*Exercise objective*.
Your task is to show every line in the listing below that includes "CreationDate".

*Provided entries*.
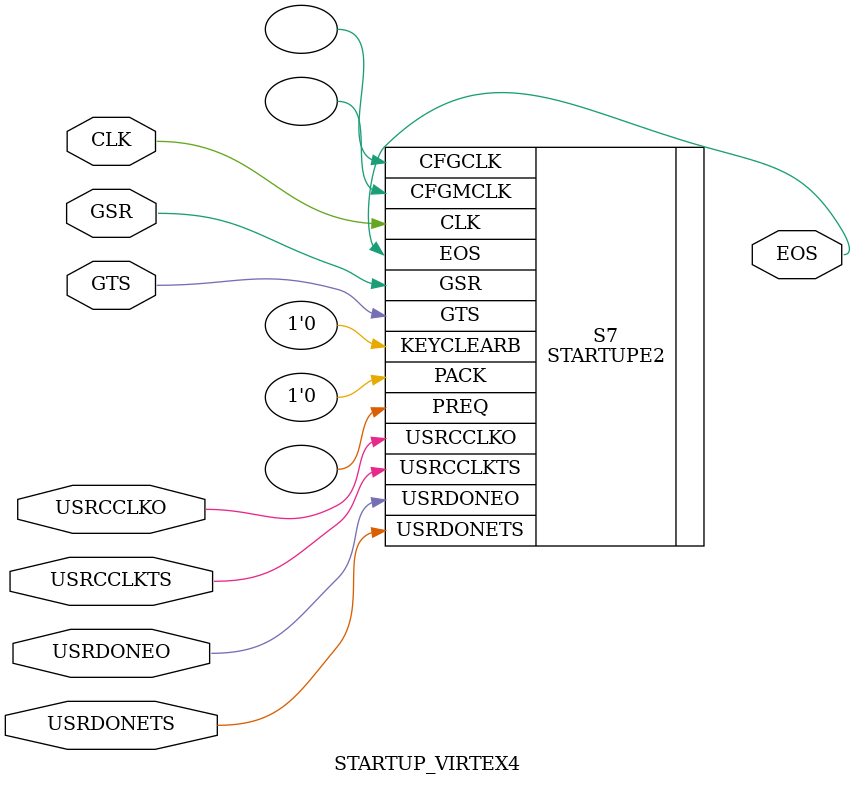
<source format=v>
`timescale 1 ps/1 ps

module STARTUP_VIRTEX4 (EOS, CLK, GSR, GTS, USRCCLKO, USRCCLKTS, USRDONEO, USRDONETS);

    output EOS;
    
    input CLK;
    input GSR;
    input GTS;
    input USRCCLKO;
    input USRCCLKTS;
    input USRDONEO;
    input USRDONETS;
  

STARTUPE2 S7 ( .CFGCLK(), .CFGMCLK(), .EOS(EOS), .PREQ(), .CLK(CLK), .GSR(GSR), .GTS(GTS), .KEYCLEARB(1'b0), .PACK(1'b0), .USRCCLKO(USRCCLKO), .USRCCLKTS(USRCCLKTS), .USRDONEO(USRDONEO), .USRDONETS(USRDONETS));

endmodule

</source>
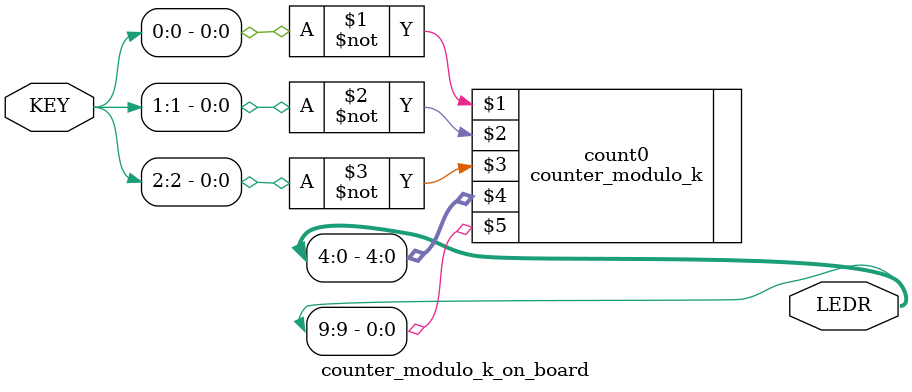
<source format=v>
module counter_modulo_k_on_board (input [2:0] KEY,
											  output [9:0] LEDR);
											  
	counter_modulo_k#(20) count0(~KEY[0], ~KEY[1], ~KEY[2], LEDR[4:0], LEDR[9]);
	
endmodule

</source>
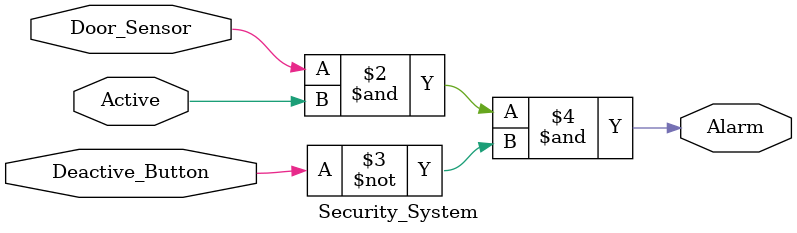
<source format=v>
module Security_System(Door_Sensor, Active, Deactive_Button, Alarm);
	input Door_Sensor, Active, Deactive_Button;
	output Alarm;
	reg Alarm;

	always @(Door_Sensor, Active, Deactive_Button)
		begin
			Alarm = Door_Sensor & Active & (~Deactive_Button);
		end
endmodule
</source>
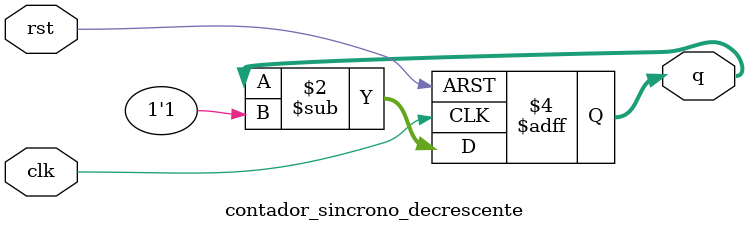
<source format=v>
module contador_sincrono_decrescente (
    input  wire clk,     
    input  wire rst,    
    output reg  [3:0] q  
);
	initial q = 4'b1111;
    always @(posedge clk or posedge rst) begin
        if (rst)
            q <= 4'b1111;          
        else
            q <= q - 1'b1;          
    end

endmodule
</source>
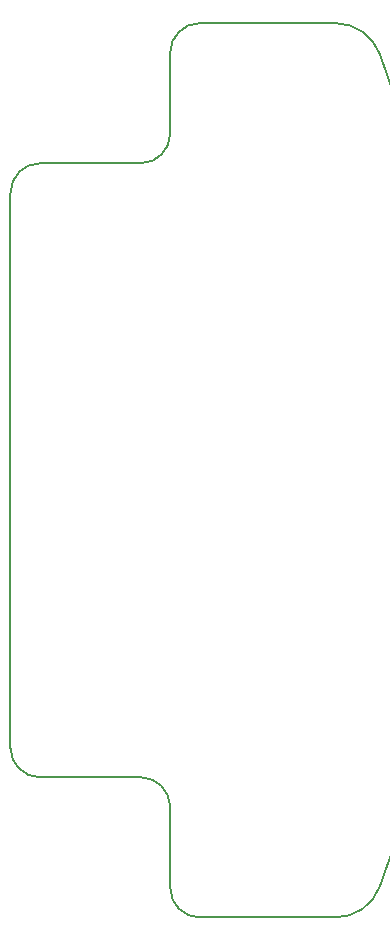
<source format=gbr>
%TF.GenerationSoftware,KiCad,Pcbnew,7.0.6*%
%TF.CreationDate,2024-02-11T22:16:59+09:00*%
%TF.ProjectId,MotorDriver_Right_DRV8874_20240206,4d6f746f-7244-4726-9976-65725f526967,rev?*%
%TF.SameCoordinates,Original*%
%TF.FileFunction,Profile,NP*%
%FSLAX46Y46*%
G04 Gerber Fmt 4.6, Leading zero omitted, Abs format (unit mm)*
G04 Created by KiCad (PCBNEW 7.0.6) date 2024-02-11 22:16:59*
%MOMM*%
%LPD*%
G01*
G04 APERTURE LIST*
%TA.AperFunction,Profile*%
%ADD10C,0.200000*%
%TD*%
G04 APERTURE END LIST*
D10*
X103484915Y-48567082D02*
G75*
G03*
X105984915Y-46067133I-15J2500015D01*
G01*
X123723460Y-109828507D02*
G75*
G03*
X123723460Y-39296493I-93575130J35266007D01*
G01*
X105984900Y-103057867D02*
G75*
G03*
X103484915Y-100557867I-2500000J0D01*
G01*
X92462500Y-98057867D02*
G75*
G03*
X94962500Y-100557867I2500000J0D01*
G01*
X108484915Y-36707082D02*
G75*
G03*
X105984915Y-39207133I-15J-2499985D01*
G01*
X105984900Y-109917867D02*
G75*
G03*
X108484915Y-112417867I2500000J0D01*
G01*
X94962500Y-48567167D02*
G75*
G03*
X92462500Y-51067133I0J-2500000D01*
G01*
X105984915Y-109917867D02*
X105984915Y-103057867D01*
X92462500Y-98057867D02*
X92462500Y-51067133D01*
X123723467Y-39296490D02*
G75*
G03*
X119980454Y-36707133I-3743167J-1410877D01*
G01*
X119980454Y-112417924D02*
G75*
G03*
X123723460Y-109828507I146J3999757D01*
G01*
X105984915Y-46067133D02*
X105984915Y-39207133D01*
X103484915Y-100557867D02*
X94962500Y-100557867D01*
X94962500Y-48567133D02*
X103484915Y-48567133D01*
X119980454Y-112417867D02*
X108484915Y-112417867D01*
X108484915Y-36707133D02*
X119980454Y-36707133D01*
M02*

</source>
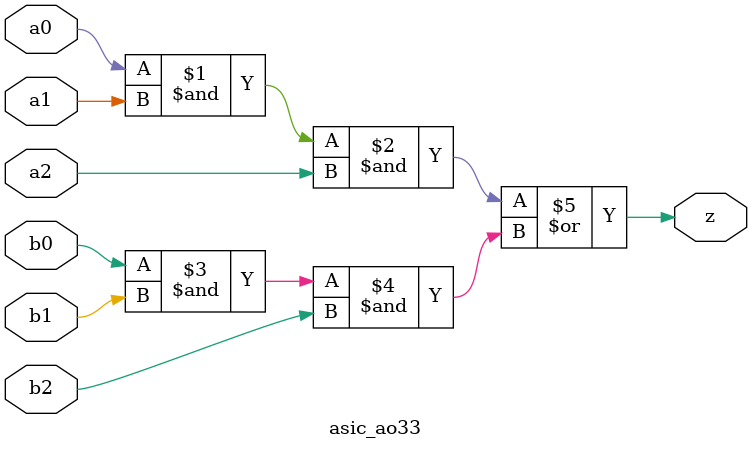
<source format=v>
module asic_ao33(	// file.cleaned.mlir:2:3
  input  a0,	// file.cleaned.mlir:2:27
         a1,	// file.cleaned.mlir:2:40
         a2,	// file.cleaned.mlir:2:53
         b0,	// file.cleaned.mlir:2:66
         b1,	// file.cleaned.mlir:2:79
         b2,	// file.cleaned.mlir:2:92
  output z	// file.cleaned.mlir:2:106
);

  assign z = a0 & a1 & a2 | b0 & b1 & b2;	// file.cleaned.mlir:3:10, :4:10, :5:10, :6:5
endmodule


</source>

==

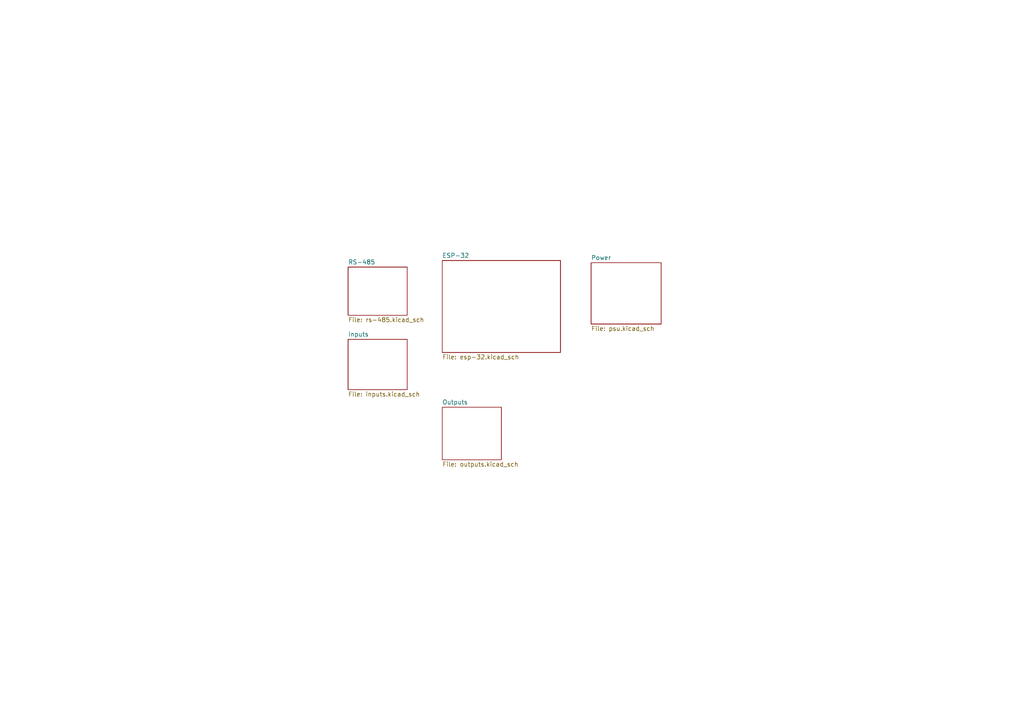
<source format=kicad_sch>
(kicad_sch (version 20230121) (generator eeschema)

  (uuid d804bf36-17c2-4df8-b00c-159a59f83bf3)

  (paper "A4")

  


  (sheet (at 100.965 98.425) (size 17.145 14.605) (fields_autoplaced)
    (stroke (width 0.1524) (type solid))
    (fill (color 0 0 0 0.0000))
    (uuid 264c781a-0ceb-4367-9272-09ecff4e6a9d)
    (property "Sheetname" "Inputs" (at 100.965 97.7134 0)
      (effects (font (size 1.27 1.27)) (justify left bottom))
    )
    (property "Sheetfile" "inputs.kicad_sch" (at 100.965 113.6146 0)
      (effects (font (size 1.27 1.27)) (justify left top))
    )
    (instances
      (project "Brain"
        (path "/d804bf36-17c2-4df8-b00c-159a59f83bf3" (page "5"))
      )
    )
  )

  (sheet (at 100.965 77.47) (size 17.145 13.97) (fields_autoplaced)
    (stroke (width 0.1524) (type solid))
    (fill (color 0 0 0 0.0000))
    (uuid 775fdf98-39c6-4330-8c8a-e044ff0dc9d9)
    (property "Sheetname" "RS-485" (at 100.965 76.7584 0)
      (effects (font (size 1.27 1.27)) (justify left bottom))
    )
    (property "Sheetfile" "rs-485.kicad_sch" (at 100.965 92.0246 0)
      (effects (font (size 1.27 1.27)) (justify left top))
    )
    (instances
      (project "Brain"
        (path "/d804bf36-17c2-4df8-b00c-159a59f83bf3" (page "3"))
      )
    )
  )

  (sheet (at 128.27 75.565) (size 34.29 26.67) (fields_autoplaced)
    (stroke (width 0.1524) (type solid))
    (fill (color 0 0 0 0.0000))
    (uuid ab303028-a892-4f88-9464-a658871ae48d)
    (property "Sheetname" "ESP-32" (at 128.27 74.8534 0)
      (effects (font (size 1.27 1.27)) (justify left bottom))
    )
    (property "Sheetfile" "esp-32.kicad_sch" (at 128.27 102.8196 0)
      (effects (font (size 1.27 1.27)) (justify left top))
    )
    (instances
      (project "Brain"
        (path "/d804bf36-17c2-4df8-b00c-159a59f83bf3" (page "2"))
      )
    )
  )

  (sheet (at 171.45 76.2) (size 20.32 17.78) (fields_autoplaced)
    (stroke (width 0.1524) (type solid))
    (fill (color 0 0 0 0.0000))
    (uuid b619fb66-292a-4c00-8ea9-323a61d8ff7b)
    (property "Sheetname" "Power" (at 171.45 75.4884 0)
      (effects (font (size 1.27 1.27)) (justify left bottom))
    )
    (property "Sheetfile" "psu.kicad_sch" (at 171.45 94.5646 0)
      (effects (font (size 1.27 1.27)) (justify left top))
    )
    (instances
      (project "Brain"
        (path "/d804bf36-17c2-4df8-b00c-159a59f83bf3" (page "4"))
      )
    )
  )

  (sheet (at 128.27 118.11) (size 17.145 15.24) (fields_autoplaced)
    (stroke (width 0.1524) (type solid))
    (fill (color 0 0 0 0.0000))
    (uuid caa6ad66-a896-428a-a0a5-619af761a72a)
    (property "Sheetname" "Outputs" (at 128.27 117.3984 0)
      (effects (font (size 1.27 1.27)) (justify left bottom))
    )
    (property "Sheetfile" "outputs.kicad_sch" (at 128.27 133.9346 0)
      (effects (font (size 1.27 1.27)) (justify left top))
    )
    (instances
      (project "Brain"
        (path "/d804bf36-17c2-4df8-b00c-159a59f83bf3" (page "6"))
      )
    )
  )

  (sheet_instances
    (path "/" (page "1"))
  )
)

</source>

...

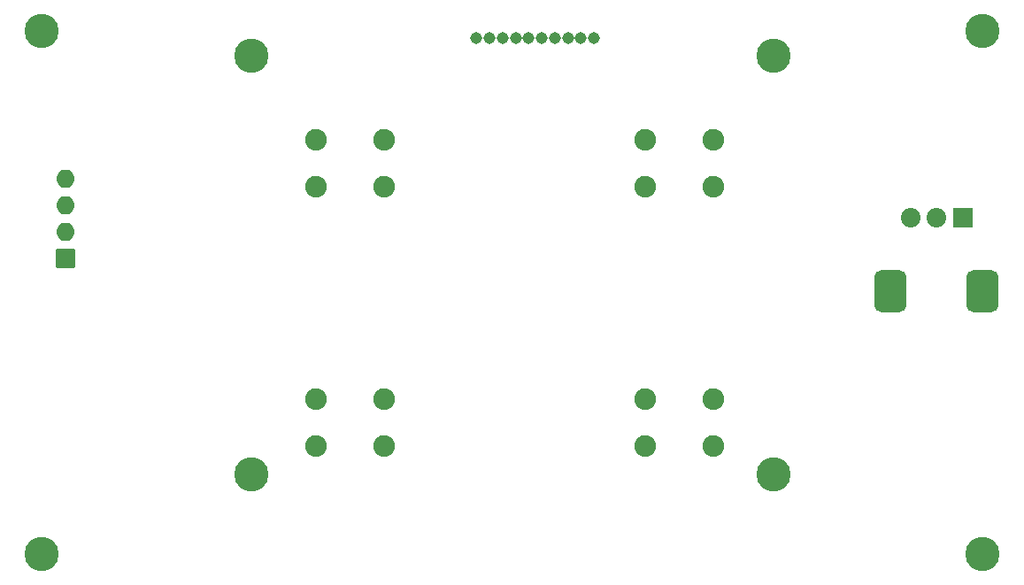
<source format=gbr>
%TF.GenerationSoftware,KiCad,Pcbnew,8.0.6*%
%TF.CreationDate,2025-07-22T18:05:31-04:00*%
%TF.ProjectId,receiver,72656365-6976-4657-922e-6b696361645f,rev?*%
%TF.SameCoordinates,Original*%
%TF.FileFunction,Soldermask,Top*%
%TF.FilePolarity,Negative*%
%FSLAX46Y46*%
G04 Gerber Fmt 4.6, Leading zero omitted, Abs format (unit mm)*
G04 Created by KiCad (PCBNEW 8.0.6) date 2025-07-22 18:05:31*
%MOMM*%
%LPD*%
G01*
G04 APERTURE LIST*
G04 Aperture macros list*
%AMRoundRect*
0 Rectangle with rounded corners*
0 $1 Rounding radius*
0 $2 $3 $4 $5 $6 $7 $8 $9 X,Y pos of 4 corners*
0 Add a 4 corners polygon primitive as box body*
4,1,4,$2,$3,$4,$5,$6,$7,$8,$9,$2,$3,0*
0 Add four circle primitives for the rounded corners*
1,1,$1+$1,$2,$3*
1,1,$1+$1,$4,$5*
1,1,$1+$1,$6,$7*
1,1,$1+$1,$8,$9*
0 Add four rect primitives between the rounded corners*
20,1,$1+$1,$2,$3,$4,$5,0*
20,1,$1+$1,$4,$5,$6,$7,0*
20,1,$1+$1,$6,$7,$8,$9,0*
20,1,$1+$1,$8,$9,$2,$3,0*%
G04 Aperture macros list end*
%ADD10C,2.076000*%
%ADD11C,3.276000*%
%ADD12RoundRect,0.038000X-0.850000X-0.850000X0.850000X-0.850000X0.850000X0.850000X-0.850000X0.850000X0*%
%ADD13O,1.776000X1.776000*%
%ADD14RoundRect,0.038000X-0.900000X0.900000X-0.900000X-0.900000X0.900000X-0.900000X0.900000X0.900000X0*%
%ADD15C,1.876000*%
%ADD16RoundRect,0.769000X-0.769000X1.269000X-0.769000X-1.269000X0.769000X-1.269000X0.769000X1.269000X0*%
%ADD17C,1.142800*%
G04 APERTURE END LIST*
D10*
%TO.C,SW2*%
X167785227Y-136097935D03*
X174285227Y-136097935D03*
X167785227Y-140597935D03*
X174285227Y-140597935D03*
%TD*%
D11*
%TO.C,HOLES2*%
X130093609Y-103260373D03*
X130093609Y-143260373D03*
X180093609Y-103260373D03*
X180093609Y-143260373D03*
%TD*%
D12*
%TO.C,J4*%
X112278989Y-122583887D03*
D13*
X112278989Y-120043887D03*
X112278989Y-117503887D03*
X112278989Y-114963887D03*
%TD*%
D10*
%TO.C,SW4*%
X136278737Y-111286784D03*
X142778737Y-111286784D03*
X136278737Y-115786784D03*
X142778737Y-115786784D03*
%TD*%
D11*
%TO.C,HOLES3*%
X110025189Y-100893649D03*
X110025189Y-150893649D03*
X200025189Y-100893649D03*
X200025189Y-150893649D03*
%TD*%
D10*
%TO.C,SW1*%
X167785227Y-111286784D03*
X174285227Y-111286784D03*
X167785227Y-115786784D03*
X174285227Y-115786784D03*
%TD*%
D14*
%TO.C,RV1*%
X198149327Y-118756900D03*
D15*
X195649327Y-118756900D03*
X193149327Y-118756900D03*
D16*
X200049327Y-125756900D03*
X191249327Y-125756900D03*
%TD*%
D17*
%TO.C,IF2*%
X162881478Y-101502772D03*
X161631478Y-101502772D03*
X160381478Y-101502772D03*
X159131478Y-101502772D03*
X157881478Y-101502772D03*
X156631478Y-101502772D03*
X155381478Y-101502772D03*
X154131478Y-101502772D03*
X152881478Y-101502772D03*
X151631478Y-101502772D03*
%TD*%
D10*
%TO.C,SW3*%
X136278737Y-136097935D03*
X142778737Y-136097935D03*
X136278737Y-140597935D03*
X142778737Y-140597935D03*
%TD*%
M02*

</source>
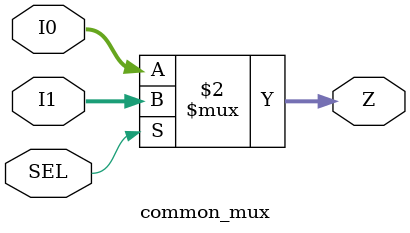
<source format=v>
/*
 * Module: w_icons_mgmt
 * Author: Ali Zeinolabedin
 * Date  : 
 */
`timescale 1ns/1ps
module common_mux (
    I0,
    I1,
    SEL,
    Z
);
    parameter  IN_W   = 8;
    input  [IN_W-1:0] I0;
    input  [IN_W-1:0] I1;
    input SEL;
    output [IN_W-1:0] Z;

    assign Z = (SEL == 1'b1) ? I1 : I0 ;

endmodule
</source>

*Output below*.
%TF.CreationDate,2024-02-11T22:16:59+09:00*%
%TF.CreationDate,2025-07-22T18:05:31-04:00*%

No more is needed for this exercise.